Клятва на стали - Дуглас Хьюлик
Шрифт:
Интервал:
Закладка:
– Даже если Деган не хочет твоей помощи?
– Даже если так.
Ибо, нравилось ему или нет, я не собирался снова бросить его в беде.
Стянув рубашку, я осмотрел невзрачные синяки и ссадины на груди и плечах. Они не могли быть причиной боли, которую я испытывал, из чего следовало, что остальные притаились в глубине и вылезут наружу через день-другой. При этой мысли я скривился.
– Насколько я понимаю, от него помощи не дождешься? – Птицеловка поерзала на стуле и кашлянула.
– Деган четко изложил свое мнение, – отозвался я, швырнув рубашку на постель. Затем открыл дорожный сундук. – Сейчас такая просьба оттолкнет его еще больше, а мне нужно наоборот.
– И молчание поможет?
– В последний раз, когда он попросил меня кое-что сделать, я совершил прямо противоположное. Не представляю, чтобы повторный заход наполнил его симпатией ко мне.
– Но если бы ты рассказал ему о Закуре и…
Речь Птицеловки прервал громкий стук в дверь.
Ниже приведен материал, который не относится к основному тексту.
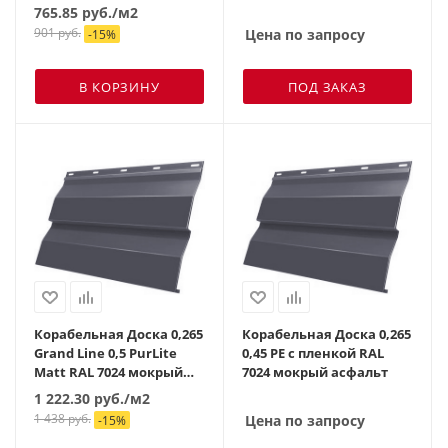
765.85
руб.
/м2
901
руб.
Цена по запросу
-
15
%
В КОРЗИНУ
ПОД ЗАКАЗ
Корабельная Доска 0,265
Корабельная Доска 0,265
Grand Line 0,5 PurLite
0,45 PE с пленкой RAL
Matt RAL 7024 мокрый
7024 мокрый асфальт
асфальт
1 222.30
руб.
/м2
1 438
руб.
Цена по запросу
-
15
%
Наверное, он ее оглушил, судя по скорости, с какой она спрыгнула со стула.
Я улыбнулся. Это хорошо. Так ей и надо.
Дверь задергали, когда я уже открывал рот, чтобы велеть гостям убираться. Затем стук повторился и раздался голос Езака:
– Дрот? Спускайся! Скорее!
Я посмотрел на Птицеловку. Она вскинула брови и помотала головой. Без понятия.
Тогда я перевел взгляд на умывальник. Меня ждали вода, мыло и полотенце. Большой соблазн.
Чертовы актеры.
– Скажи Тобину, что я еще даже…
– Тобин ни при чем, – перебил меня Езак. – Труппа тоже.
– Тогда кто?
Пауза была длиннее, чем мне хотелось.
– Просто спускайся, – раздалось затем. – Сейчас же.
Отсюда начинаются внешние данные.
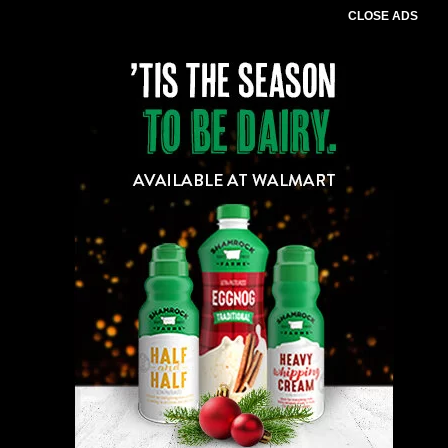
CLOSE ADS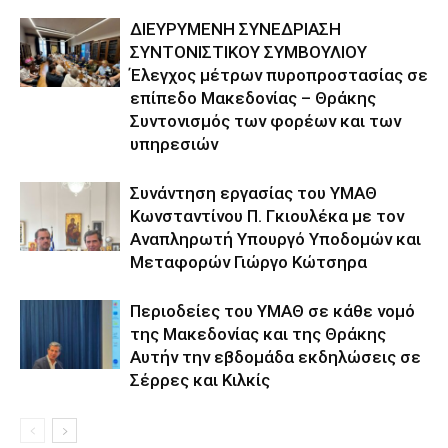
ΔΙΕΥΡΥΜΕΝΗ ΣΥΝΕΔΡΙΑΣΗ
ΣΥΝΤΟΝΙΣΤΙΚΟΥ ΣΥΜΒΟΥΛΙΟΥ
Έλεγχος μέτρων πυροπροστασίας σε
επίπεδο Μακεδονίας – Θράκης
Συντονισμός των φορέων και των
υπηρεσιών
Συνάντηση εργασίας του ΥΜΑΘ
Κωνσταντίνου Π. Γκιουλέκα με τον
Αναπληρωτή Υπουργό Υποδομών και
Μεταφορών Γιώργο Κώτσηρα
Περιοδείες του ΥΜΑΘ σε κάθε νομό
της Μακεδονίας και της Θράκης
Αυτήν την εβδομάδα εκδηλώσεις σε
Σέρρες και Κιλκίς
Внизу ждали двое, не считая Езака: детина, похожий на соляной столп в часы досуга, и старуха. Кроме них, в общем зале не было никого, даже хозяина за стойкой.
Свидетелей нет. Дурной знак.
Я осторожно сошел с последней ступеньки. Шнурков в сундуке не нашлось, и я просто натянул незашнурованные сапоги, так и потопал. Прикинул было, не затолкать ли мои распухшие, больные ноги в походные, но один взгляд на грязную, задубевшую обувь убедил меня, что дело не стоит таких мучений. Сейчас, оценив ситуацию в общем зале, я начал задумываться, не прогадал ли, – возможно, придется бежать, и к черту боль.
Женщина сидела сбоку, на столе перед ней стоял запотевший керамический кубок, над которым поднимался пар. Одета в кремовый кафтан; простая вуаль опущена ниже подбородка, а серебристые волосы перехвачены бежевой лентой. Единственным ярким пятном было кольцо на левой кисти – золотое с небесным сапфиром величиной с мой резец. Правая же рука лежала на коленях – парализованная, как я понял, судя по немного просевшему плечу и перекошенной правой половине лица.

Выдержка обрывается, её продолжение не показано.